For the human rights lawyer Luciano Fouillioux, “Boric has no reason not to promote an initiative of this type or a similar one, as other governments have already done in Chile from 1990 onwards (some more and others less, but all have done something in these matters, including that of Sebastián Piñera himself, from the right)”. Fouillioux lists: Boric is a young president, from a generation after the crimes of the dictatorship –but committed to these matters–, close to the world of the victims and who has the theme of human rights at the core of his government program , included in all ministries. “Another thing is that it turns out,” analyzes the human rights lawyer, who represents the family of former president Eduardo Frei Montalva (1964-1970) in the trial that seeks to clarify the circumstances of his death. “What he should aim at would be to make a great agreement with the Armed Forces themselves, because, perhaps, he may find more than one surprise: the current commands are totally different from those of 1973”, adds Fouillioux about the possibilities of delivering information on the fate of the disappeared.
The proposal of the Ministry of Justice includes extending the campaign A drop of blood for truth and justice, which refers to the taking of blood samples throughout the territory to complete the database of genetic files. The aim is to prepare a systematized diagnosis of all the information already collected that allows identifying the main lines of work that must be developed.
The Boric government wants to identify, in turn, the range of new technologies that can be used to advance investigations depending on the forms of forced or involuntary disappearance. The idea, explains the text developed by the Justice portfolio, aims to generate a methodological and procedural proposal for the development of the plan. La Moneda also wants to convene a work table that brings together the various actors involved: the coordination of the visiting ministers with exclusive dedication to the investigation of these causes, the Legal Medical Service, the Civil Registry, the Investigative Police , the Human Rights Program Unit, families and groups of victims, experts.
In addition, Boric wants to strengthen the Human Rights Program Unit with more multidisciplinary professional staff capable of carrying out an administrative search policy. The same with the Human Rights Unit of the Legal Medical Service, with the aim of “increasing its installed capacity for analysis and review of cases of forensic interest to clarify the fate of victims of forced or involuntary disappearance.”

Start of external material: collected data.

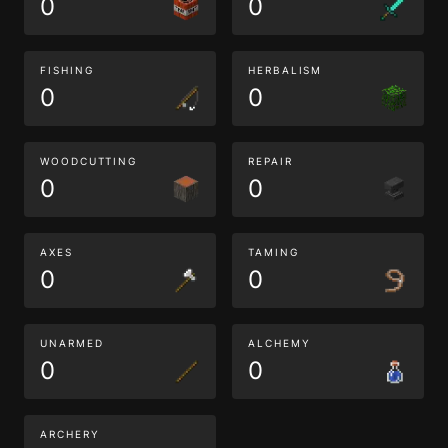
0
0
FISHING
HERBALISM
0
0
WOODCUTTING
REPAIR
0
0
AXES
TAMING
0
0
UNARMED
ALCHEMY
0
0
ARCHERY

The various democratic governments since 1990 have carried out important policies regarding the victims of the Pinochet dictatorship. Patricio Aylwin’s government carried out the Rettig Commission, on the truth of the dead and disappeared. Later, in the mandate of Frei Ruiz Tagle, the Dialogue Table was established, which represented the recognition of the crimes by the Armed and Order Forces. The Ricardo Lagos Administration, meanwhile, set up a commission led by Monsignor Sergio Valech on political imprisonment and torture, an unprecedented initiative in the world, which was followed by reparation measures in force until today.